[Supplied entries — start]

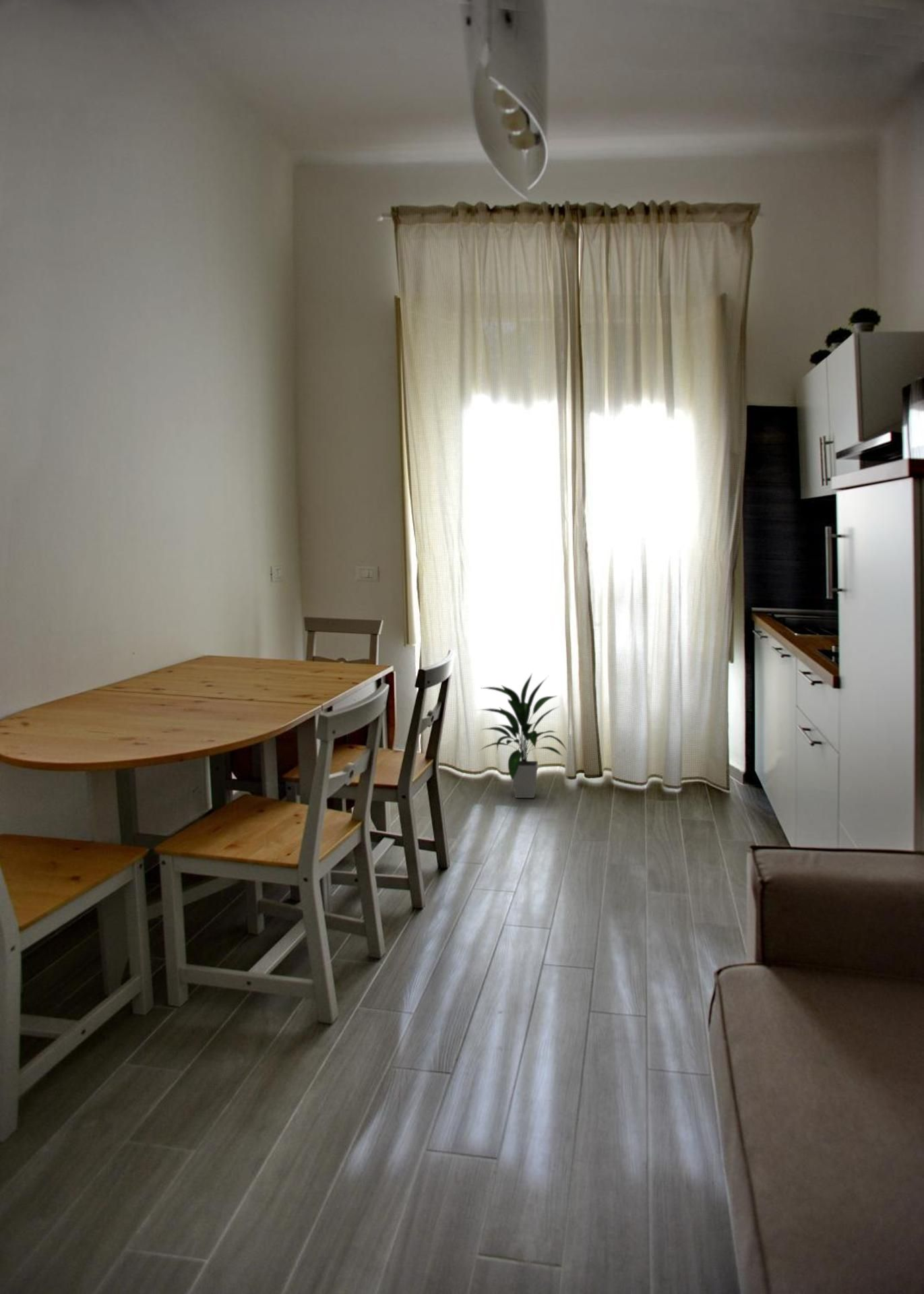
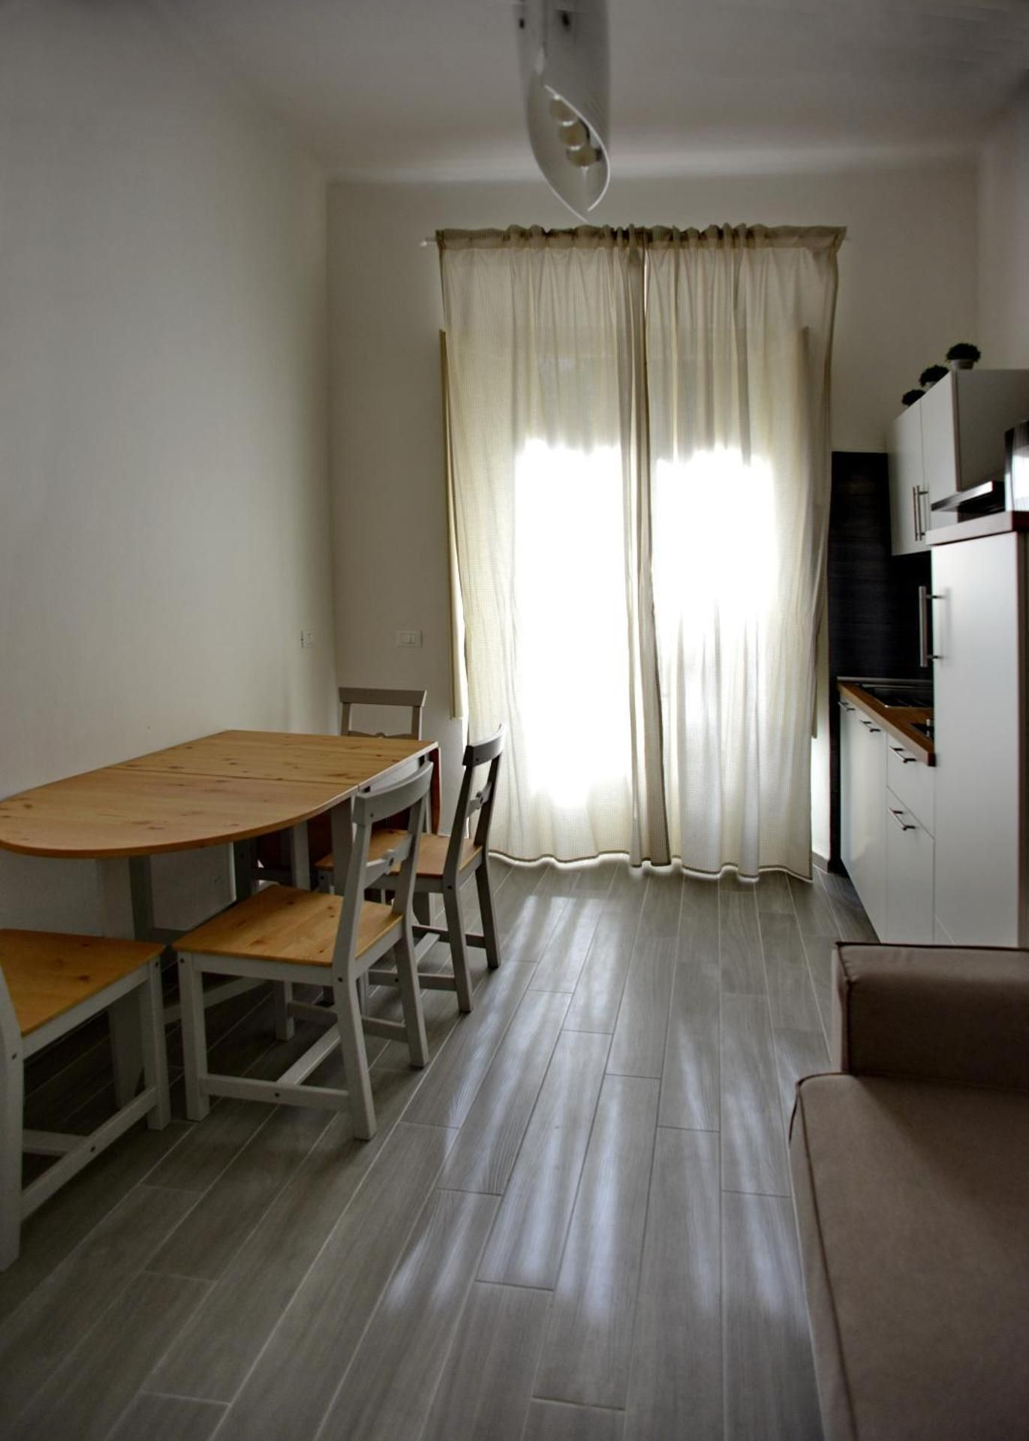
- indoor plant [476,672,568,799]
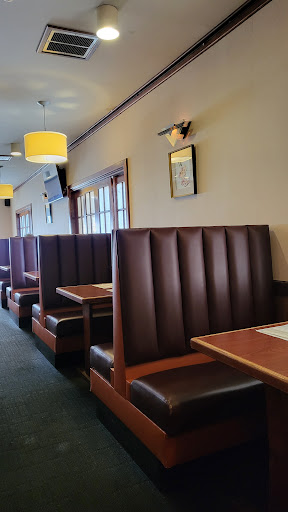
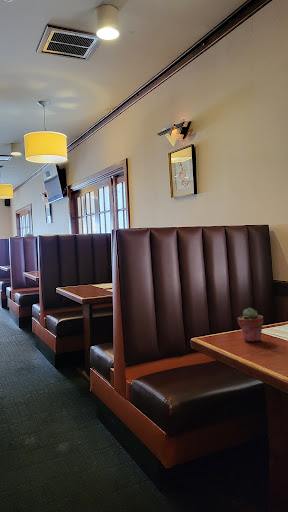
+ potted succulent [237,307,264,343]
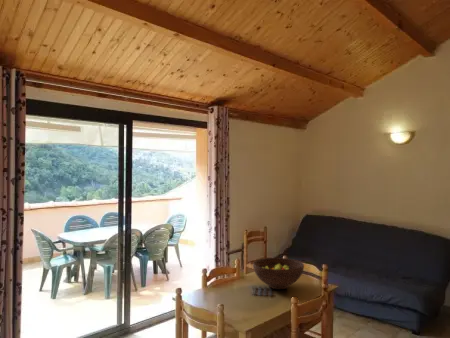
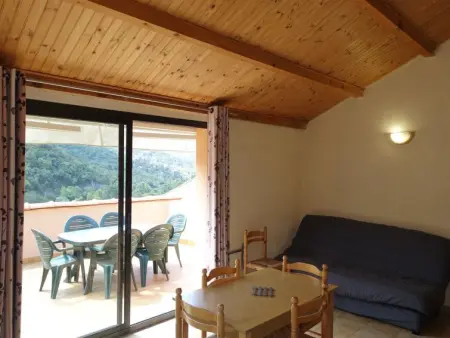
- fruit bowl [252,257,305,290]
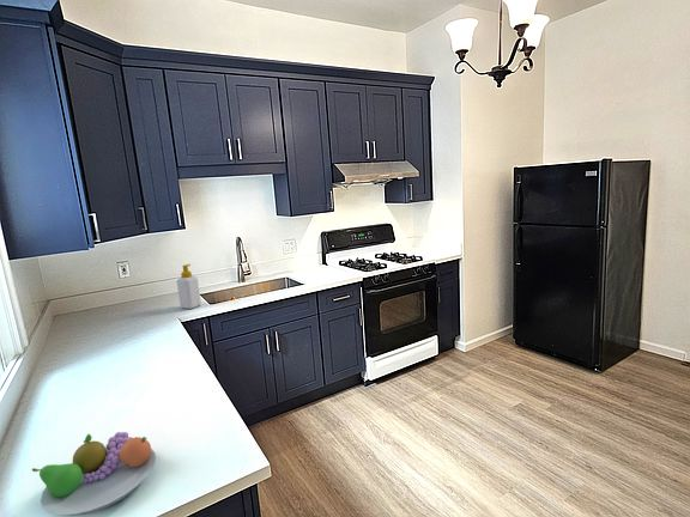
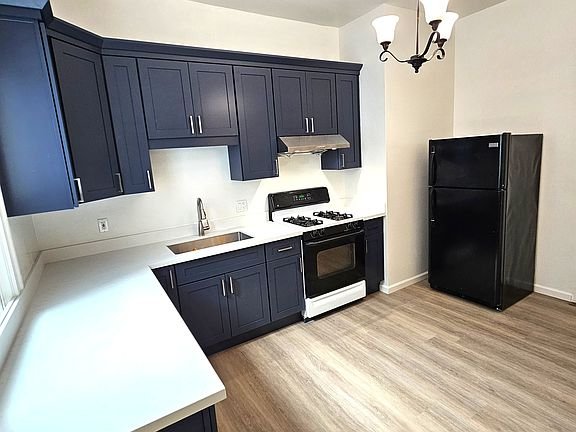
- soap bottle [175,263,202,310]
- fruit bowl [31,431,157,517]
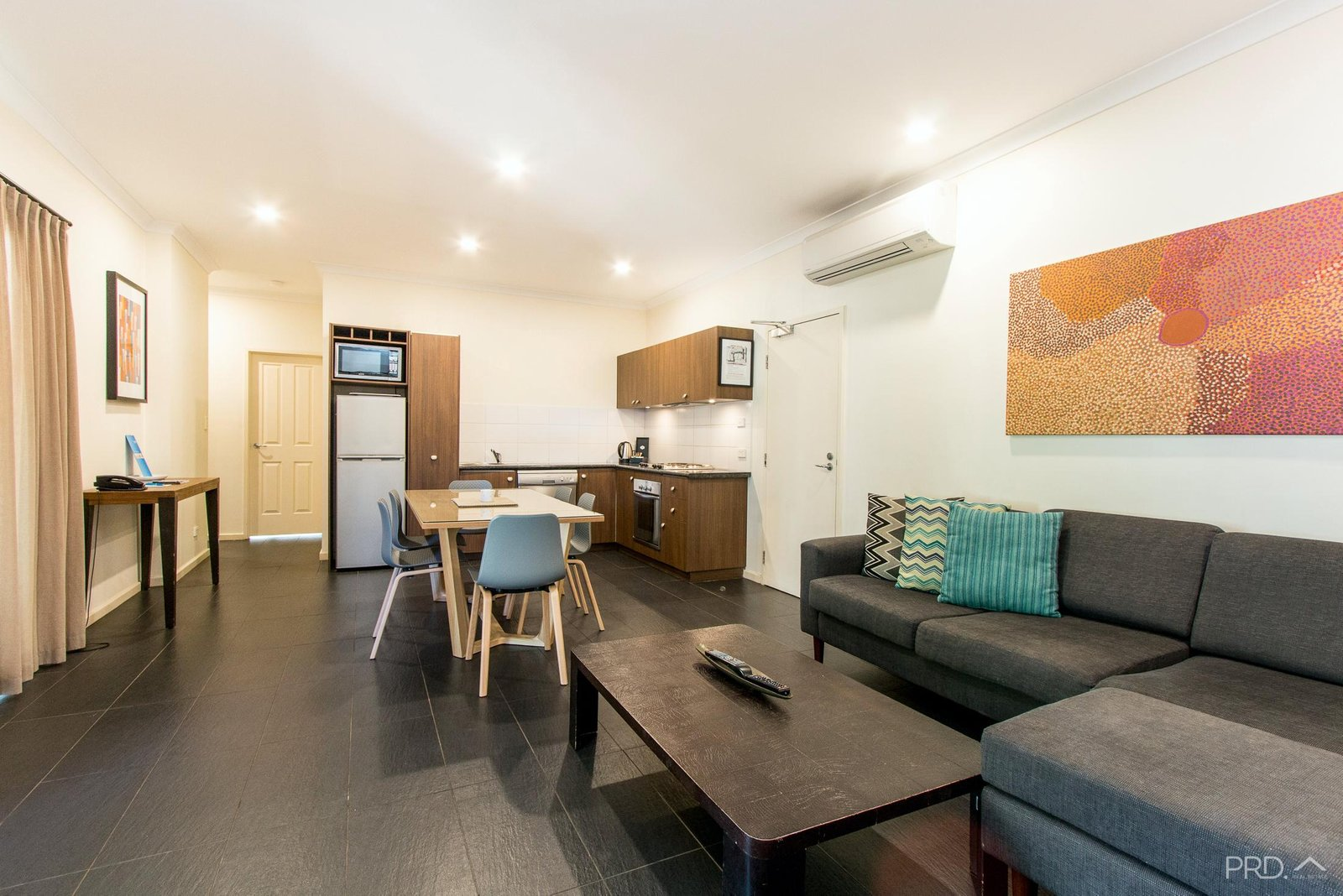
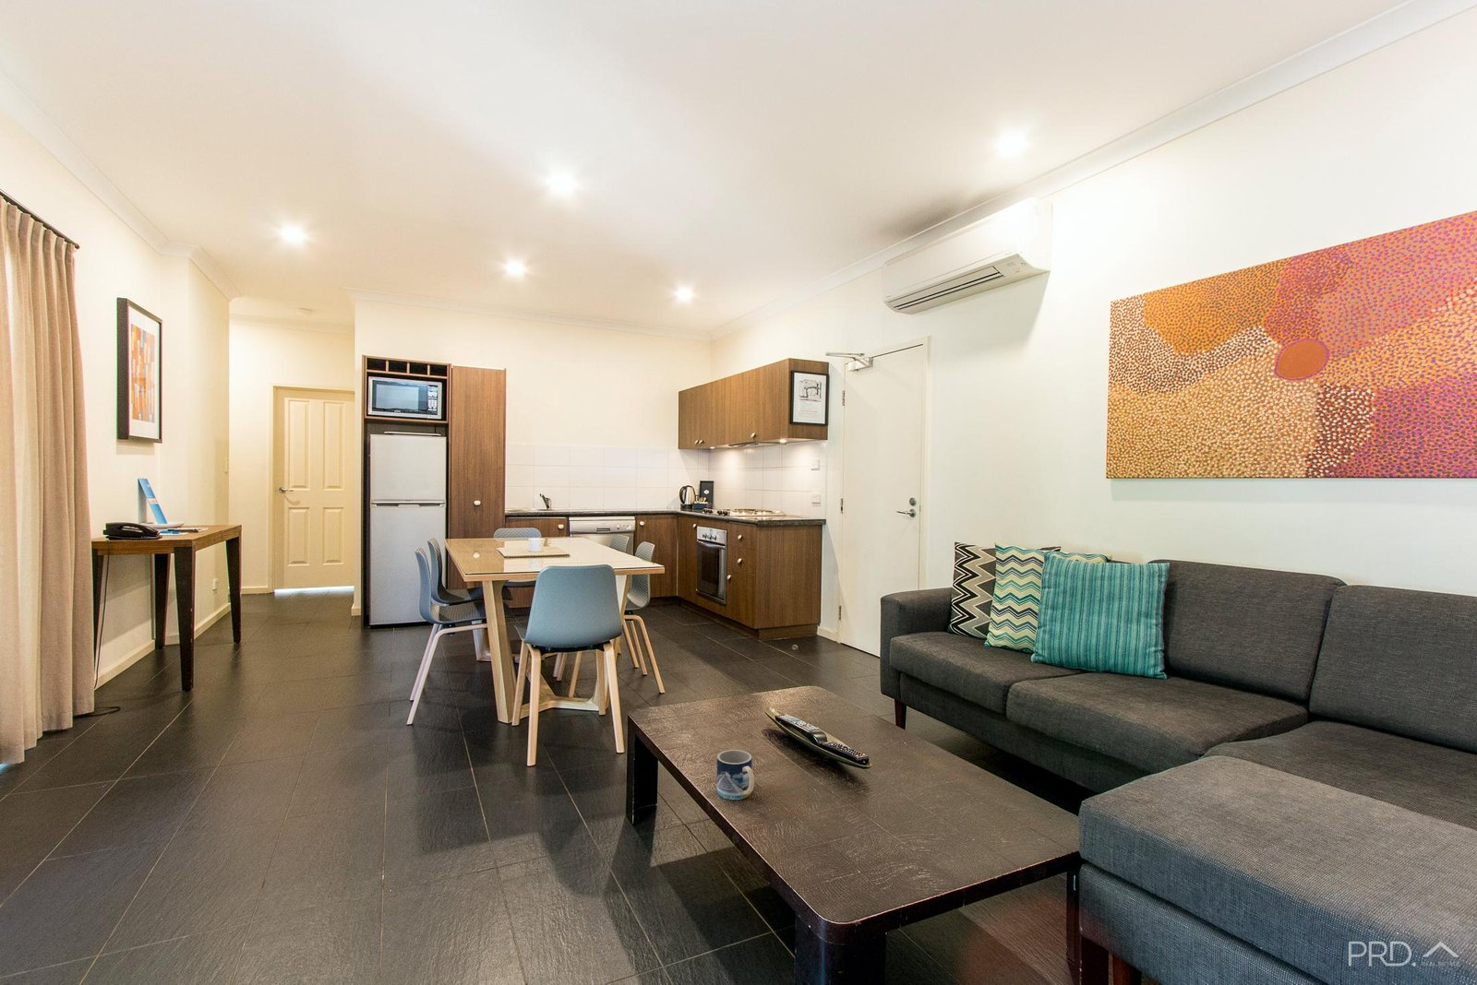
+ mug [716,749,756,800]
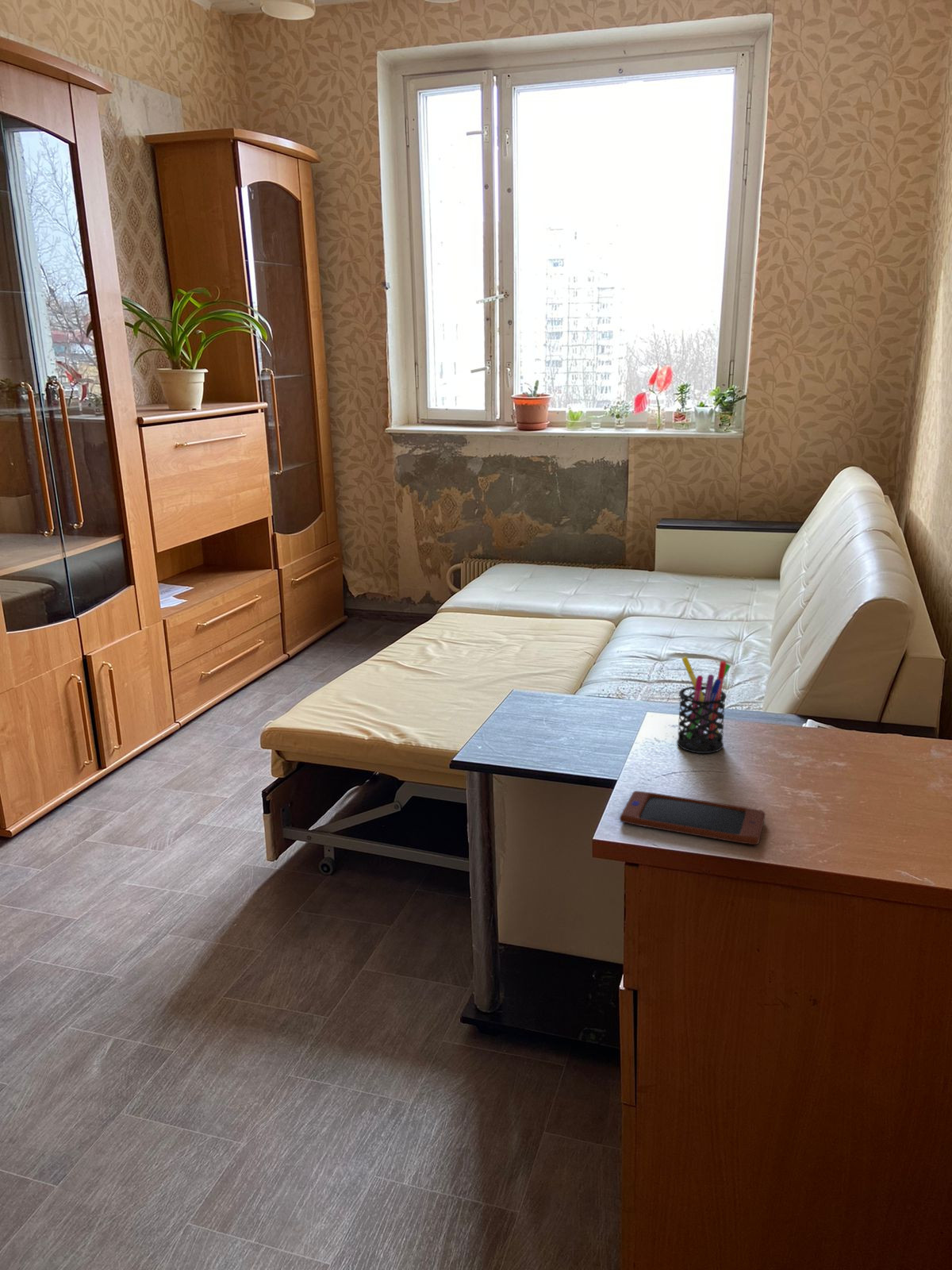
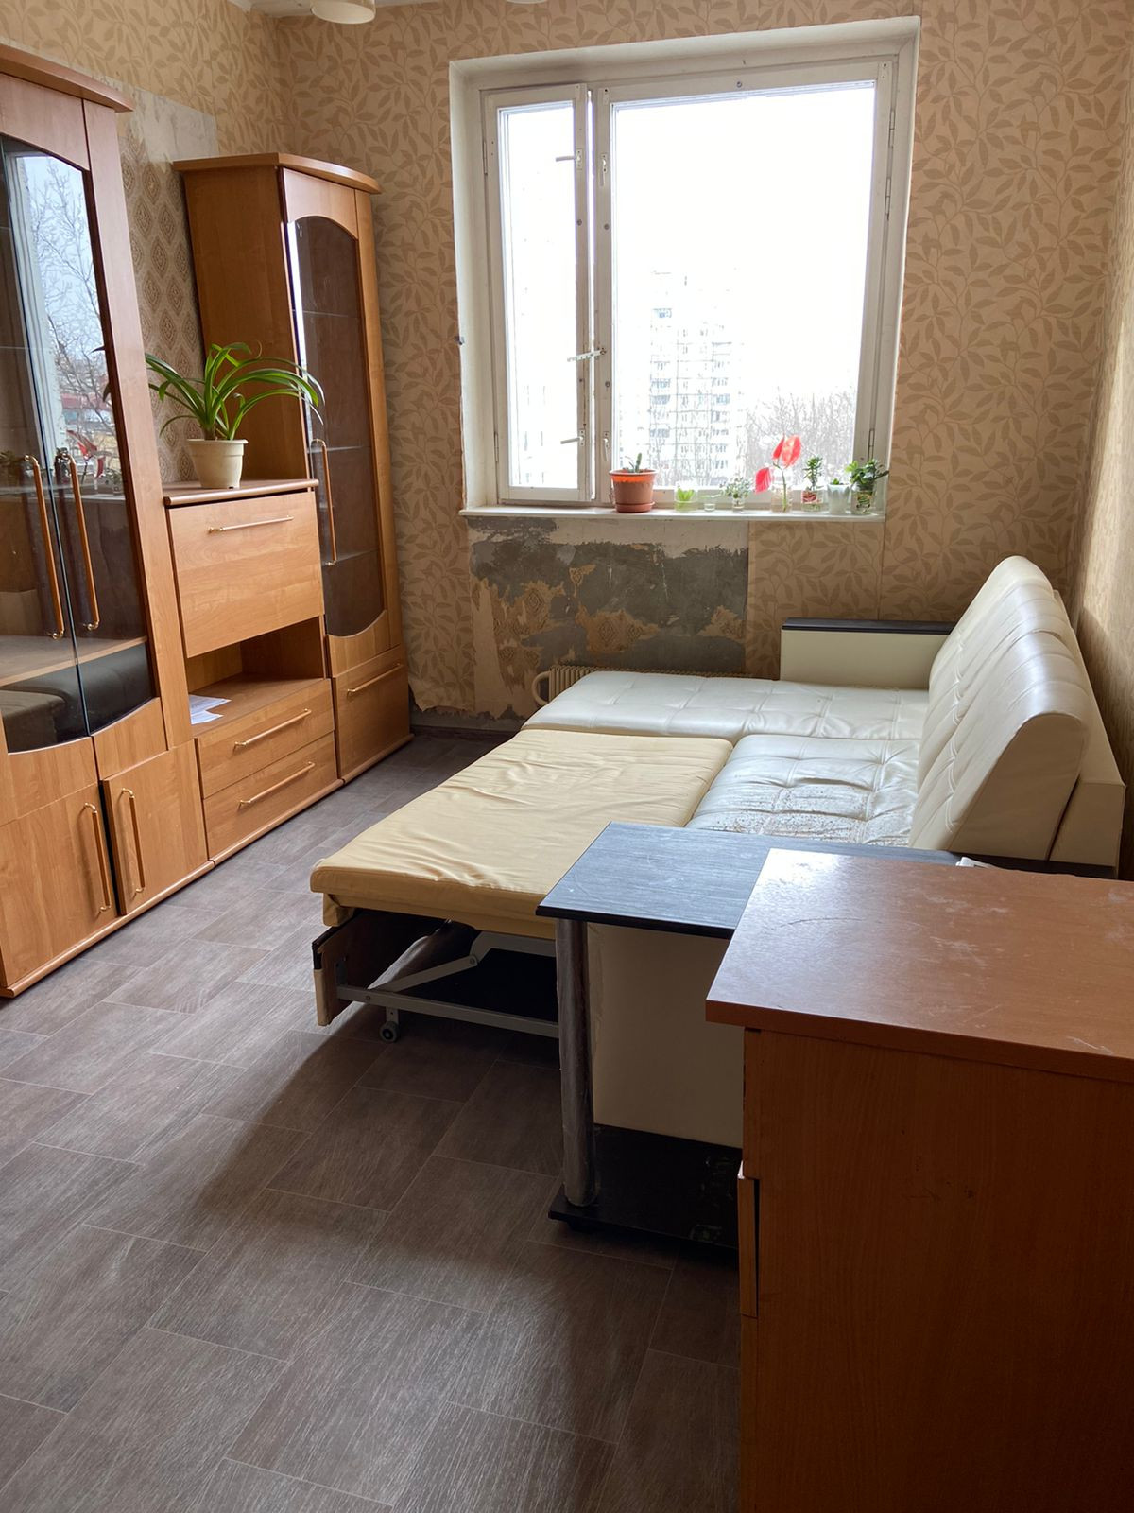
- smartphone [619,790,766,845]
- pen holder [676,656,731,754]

[Supplied entries — finish]

→ Required work
Every line above should be copied exactly; do not carry over the pictures.

→ Solved exercise
- indoor plant [476,672,568,799]
+ potted succulent [237,307,264,343]
- fruit bowl [252,257,305,290]
- soap bottle [175,263,202,310]
- fruit bowl [31,431,157,517]
+ mug [716,749,756,800]
- smartphone [619,790,766,845]
- pen holder [676,656,731,754]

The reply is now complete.